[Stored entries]
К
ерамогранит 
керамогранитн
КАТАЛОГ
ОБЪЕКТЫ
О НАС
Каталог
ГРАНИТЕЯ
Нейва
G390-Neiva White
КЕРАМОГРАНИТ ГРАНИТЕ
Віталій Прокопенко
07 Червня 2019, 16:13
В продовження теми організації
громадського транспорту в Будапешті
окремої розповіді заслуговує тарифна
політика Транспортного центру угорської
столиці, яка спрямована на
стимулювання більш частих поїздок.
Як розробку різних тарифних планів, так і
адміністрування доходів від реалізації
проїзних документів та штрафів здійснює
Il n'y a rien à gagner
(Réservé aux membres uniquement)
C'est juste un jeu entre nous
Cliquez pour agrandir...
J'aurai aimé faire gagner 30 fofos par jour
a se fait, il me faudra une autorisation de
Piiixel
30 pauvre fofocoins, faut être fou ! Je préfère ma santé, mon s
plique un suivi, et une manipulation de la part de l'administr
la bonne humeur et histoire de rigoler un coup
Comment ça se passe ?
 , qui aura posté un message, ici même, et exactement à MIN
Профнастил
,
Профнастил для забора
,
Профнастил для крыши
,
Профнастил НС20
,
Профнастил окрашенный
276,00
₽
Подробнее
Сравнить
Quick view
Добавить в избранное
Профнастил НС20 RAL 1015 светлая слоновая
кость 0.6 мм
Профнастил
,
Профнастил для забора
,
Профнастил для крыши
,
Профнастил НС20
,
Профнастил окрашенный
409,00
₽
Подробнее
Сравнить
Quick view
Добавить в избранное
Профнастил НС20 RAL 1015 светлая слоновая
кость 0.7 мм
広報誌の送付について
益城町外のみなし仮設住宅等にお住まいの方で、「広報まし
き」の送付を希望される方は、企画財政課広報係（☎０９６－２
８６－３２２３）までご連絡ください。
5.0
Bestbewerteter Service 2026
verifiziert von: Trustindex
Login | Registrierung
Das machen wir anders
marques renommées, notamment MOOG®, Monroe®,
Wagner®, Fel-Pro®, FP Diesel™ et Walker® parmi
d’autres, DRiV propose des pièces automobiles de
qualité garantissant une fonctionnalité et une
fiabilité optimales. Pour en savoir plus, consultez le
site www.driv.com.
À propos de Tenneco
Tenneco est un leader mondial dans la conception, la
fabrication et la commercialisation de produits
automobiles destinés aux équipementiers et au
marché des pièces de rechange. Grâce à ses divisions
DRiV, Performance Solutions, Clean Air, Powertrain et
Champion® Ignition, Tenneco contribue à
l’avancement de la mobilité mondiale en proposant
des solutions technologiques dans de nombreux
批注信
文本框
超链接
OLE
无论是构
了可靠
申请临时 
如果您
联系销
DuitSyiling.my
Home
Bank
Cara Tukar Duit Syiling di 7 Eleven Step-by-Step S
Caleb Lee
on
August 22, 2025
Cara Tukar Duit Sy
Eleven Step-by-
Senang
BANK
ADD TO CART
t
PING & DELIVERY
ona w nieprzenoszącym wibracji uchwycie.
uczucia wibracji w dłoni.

ACTIVITY | Copy out every line of the entries above, reproducing each one character for character and in its original order.

ANSWER BELOW |
К
ерамогранит 
керамогранитн
КАТАЛОГ
ОБЪЕКТЫ
О НАС
Каталог
ГРАНИТЕЯ
Нейва
G390-Neiva White
КЕРАМОГРАНИТ ГРАНИТЕ
Віталій Прокопенко
07 Червня 2019, 16:13
В продовження теми організації
громадського транспорту в Будапешті
окремої розповіді заслуговує тарифна
політика Транспортного центру угорської
столиці, яка спрямована на
стимулювання більш частих поїздок.
Як розробку різних тарифних планів, так і
адміністрування доходів від реалізації
проїзних документів та штрафів здійснює
Il n'y a rien à gagner
(Réservé aux membres uniquement)
C'est juste un jeu entre nous
Cliquez pour agrandir...
J'aurai aimé faire gagner 30 fofos par jour
a se fait, il me faudra une autorisation de
Piiixel
30 pauvre fofocoins, faut être fou ! Je préfère ma santé, mon s
plique un suivi, et une manipulation de la part de l'administr
la bonne humeur et histoire de rigoler un coup
Comment ça se passe ?
 , qui aura posté un message, ici même, et exactement à MIN
Профнастил
,
Профнастил для забора
,
Профнастил для крыши
,
Профнастил НС20
,
Профнастил окрашенный
276,00
₽
Подробнее
Сравнить
Quick view
Добавить в избранное
Профнастил НС20 RAL 1015 светлая слоновая
кость 0.6 мм
Профнастил
,
Профнастил для забора
,
Профнастил для крыши
,
Профнастил НС20
,
Профнастил окрашенный
409,00
₽
Подробнее
Сравнить
Quick view
Добавить в избранное
Профнастил НС20 RAL 1015 светлая слоновая
кость 0.7 мм
広報誌の送付について
益城町外のみなし仮設住宅等にお住まいの方で、「広報まし
き」の送付を希望される方は、企画財政課広報係（☎０９６－２
８６－３２２３）までご連絡ください。
5.0
Bestbewerteter Service 2026
verifiziert von: Trustindex
Login | Registrierung
Das machen wir anders
marques renommées, notamment MOOG®, Monroe®,
Wagner®, Fel-Pro®, FP Diesel™ et Walker® parmi
d’autres, DRiV propose des pièces automobiles de
qualité garantissant une fonctionnalité et une
fiabilité optimales. Pour en savoir plus, consultez le
site www.driv.com.
À propos de Tenneco
Tenneco est un leader mondial dans la conception, la
fabrication et la commercialisation de produits
automobiles destinés aux équipementiers et au
marché des pièces de rechange. Grâce à ses divisions
DRiV, Performance Solutions, Clean Air, Powertrain et
Champion® Ignition, Tenneco contribue à
l’avancement de la mobilité mondiale en proposant
des solutions technologiques dans de nombreux
批注信
文本框
超链接
OLE
无论是构
了可靠
申请临时 
如果您
联系销
DuitSyiling.my
Home
Bank
Cara Tukar Duit Syiling di 7 Eleven Step-by-Step S
Caleb Lee
on
August 22, 2025
Cara Tukar Duit Sy
Eleven Step-by-
Senang
BANK
ADD TO CART
t
PING & DELIVERY
ona w nieprzenoszącym wibracji uchwycie.
uczucia wibracji w dłoni.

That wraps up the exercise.